No conclusions can be made regarding the precise magnitudes for either the differences \(\varDelta U / u_*\) and \(\varDelta \theta / \theta _*\) in Fig. 9 or the thicknesses \(H_u / \ell _u\) and \(H_\theta / \ell _\theta \) in Fig. 10. These magnitudes depend on numerous variables discussed in Sect. 2.3 including the grid resolution, the extent of the local flow volume, the histogram bin width, and the peak detection parameters. Changing these variables leads to fewer or more numerous detected histogram peaks and corresponding changes in the average zone properties. It was found that the changes are proportional across cases if the parameters are consistent, such that the trends in stratification or between velocity and temperature are robust even if the magnitudes are sensitive to the methodology.

4.3 Future Research Directions

It is worth considering the order of magnitude of \(\varDelta \theta \) representing the temperature fronts, despite the sensitivities discussed above for the precise values. The average vertical gradient of temperature across the front in Fig. 11d increases from approximately 0.06 K m\(^{-1}\) for \(z_i/L=\) 1.7 to 0.2 K m\(^{-1}\) for \(z_i/L=\) 6. Both values are significantly larger than the capping inversion (0.01 K m\(^{-1}\)). In contrast, the primary vertical motions associated with roller modes, bursting events, and downward sweeps are proportional to \(u_*\), which decreases with increasing stratification. Future research into the dynamics of these features may reveal that the vertical motions are relatively unrestricted within the uniform zones but are unable to penetrate the large density gradients of the local fronts under strong stability, leading to reduced vertical mixing by turbulence and enhanced layering in flow realizations. The instantaneous flow structure and strong local thermal inversions play a central role in this phenomenological picture, which differs from the traditional view that eddies in the stable PBL lose kinetic energy by acting against the relatively weaker mean temperature gradient.

Findings related to the uniform zone size are specific to the vertical thickness, as the horizontal extent of eddies is not quantified here. Figure  4 provides visual evidence that the turbulent fluctuations lose coherence in the along-wind direction as stratification increases, i.e., they become less “streaky”. However, coherence in the fluctuations is retained at the scale of the local flow volume \({\mathcal {L}}_{x^\prime ,y}\) used for the zone detection such that the uniform zone signature is present for each case. For neutral boundary layers, multiple UMZs and associated vortical features are often aligned along the extent of the largest motions (see, e.g., Adrian et al. 2000; Marusic 2001; Hwang and Sung 2018). Figure  4 suggests that stratification disrupts the largest motions and the alignment of UMZs which leads to a deficit in turbulent energy at low wavenumbers (Kaimal et al. 1972), but the individual zones corresponding to the production scales remain present, at least for the range of stability simulated. Further investigation is required to corroborate these observations.

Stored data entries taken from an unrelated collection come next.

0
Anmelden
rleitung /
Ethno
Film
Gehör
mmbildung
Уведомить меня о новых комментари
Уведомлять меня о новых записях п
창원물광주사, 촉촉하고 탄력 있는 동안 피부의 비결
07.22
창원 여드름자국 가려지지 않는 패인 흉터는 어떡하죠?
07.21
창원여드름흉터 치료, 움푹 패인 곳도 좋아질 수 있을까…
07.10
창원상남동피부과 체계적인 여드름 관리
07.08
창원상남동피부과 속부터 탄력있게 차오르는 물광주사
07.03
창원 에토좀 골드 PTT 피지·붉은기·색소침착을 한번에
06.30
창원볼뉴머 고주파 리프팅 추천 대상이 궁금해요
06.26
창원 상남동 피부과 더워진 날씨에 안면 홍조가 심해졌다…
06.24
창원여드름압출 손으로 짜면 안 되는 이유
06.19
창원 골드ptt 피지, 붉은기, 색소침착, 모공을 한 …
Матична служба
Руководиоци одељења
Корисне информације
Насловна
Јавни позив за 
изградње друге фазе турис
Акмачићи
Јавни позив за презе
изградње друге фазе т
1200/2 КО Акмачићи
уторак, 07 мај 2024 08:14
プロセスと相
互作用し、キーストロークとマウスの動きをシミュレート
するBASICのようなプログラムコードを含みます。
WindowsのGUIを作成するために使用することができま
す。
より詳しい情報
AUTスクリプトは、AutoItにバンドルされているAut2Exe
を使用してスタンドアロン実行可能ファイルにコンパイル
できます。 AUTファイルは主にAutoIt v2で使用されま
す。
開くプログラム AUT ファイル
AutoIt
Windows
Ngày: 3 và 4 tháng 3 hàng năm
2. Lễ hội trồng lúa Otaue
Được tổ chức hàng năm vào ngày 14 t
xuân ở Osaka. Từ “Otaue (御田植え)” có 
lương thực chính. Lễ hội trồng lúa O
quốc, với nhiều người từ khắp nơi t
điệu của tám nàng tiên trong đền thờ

The present analysis of UMZs and UTZs provides a more concrete description for the organization of turbulent eddies in the stable PBL and how these eddies are related to mean flow properties. It is possible that a similar organization of relatively uniform regions and thin gradient layers is present for more complex flow conditions such as in the presence of wave effects, in the roughness layer of canopies, or around complex terrain, to name a few. However, the persistent orientation of these features into distinct layers may be a specific property of shear-driven and stratified turbulent flows. Future studies must determine whether the zonal approximation of the instantaneous turbulent flow is applicable to these complex scenarios.